* **MATERIAL FOR THE TASK**:
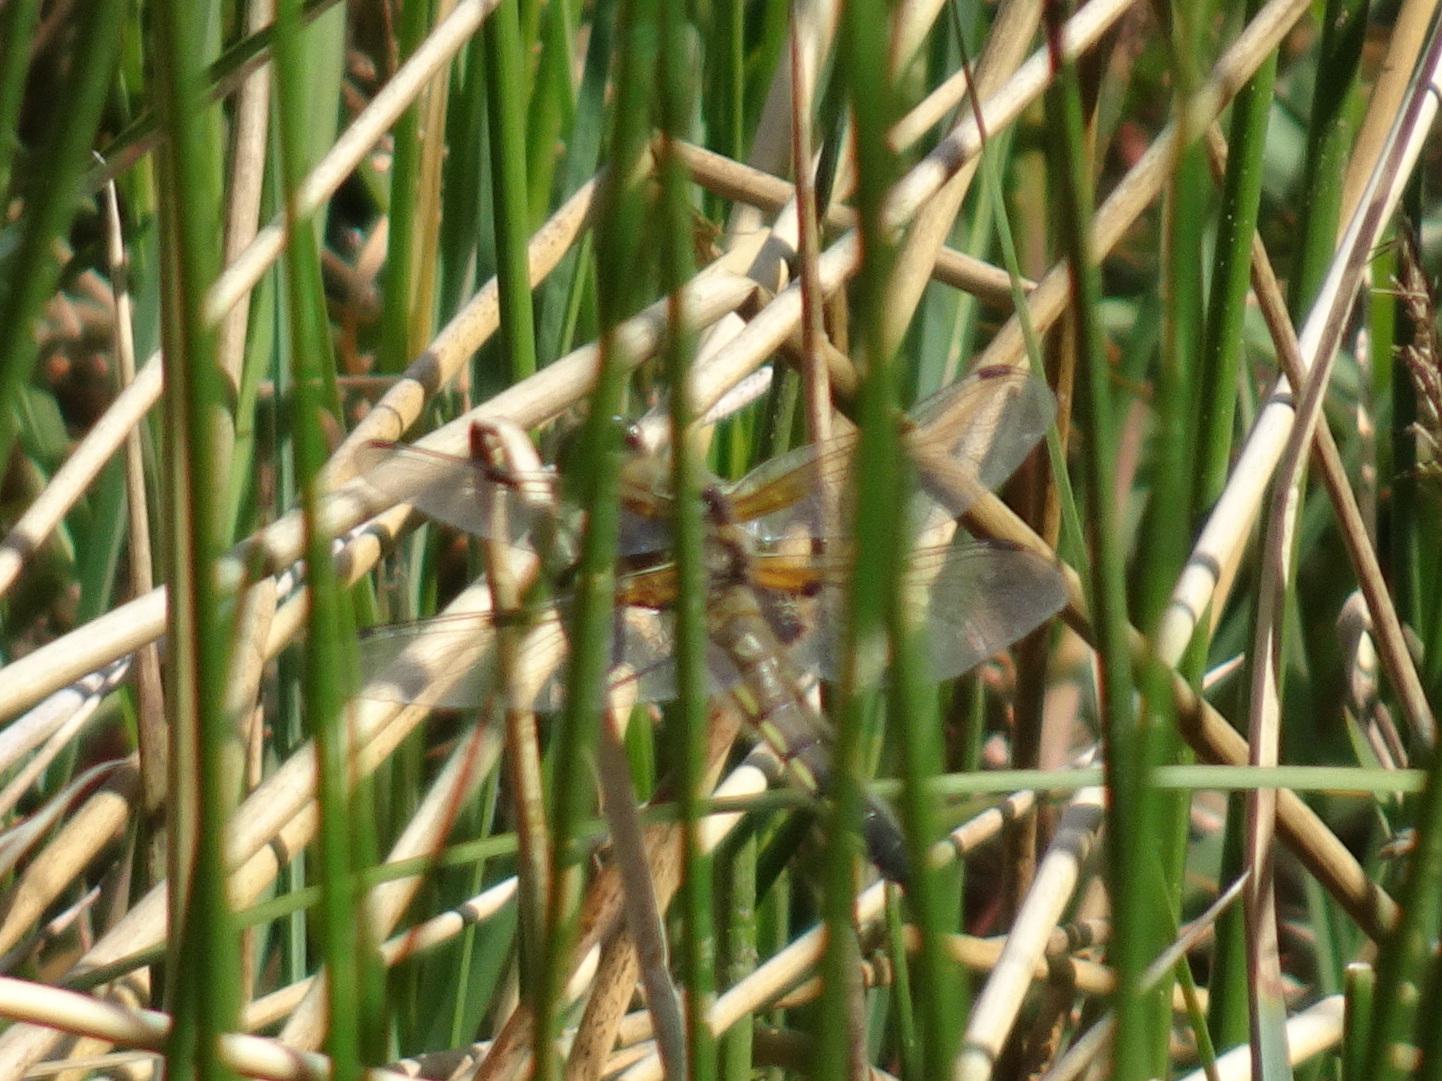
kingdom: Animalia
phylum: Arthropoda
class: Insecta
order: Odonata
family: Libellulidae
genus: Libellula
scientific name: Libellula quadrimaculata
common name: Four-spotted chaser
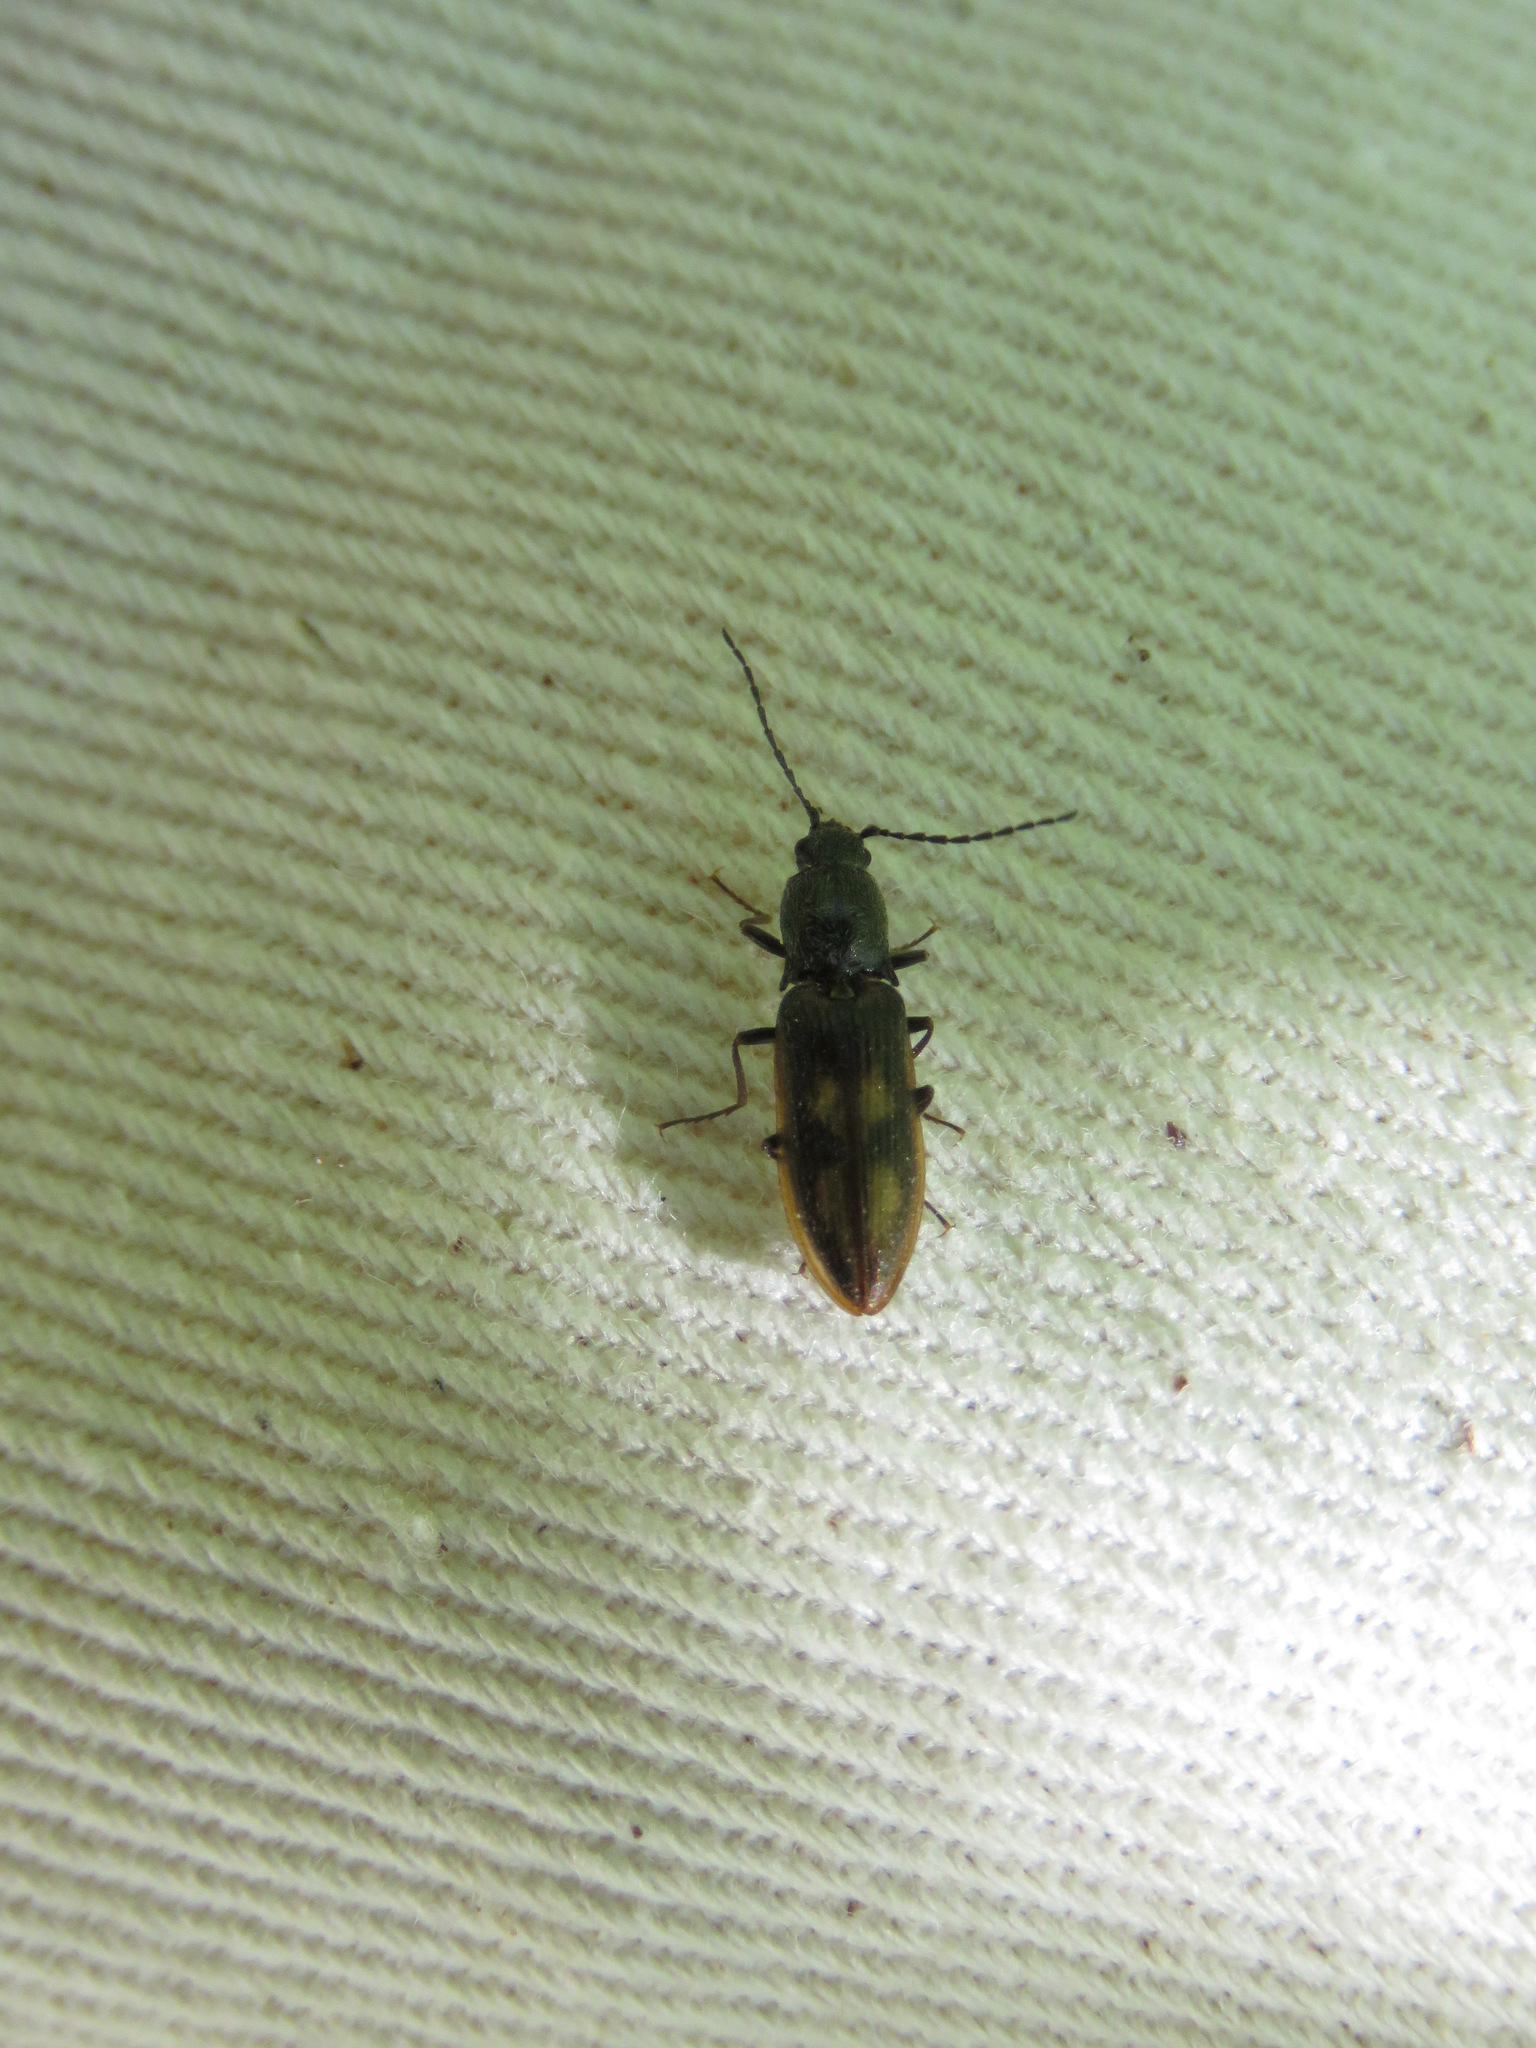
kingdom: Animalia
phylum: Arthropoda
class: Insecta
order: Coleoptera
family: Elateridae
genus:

* **GIVEN TASK**:
Transcribe every text line from the rows above verbatim, keeping their order. Omit the pictures.

* **RESULT OF THE EXERCISE**:
kingdom: Animalia
phylum: Arthropoda
class: Insecta
order: Odonata
family: Libellulidae
genus: Libellula
scientific name: Libellula quadrimaculata
common name: Four-spotted chaser
kingdom: Animalia
phylum: Arthropoda
class: Insecta
order: Coleoptera
family: Elateridae
genus:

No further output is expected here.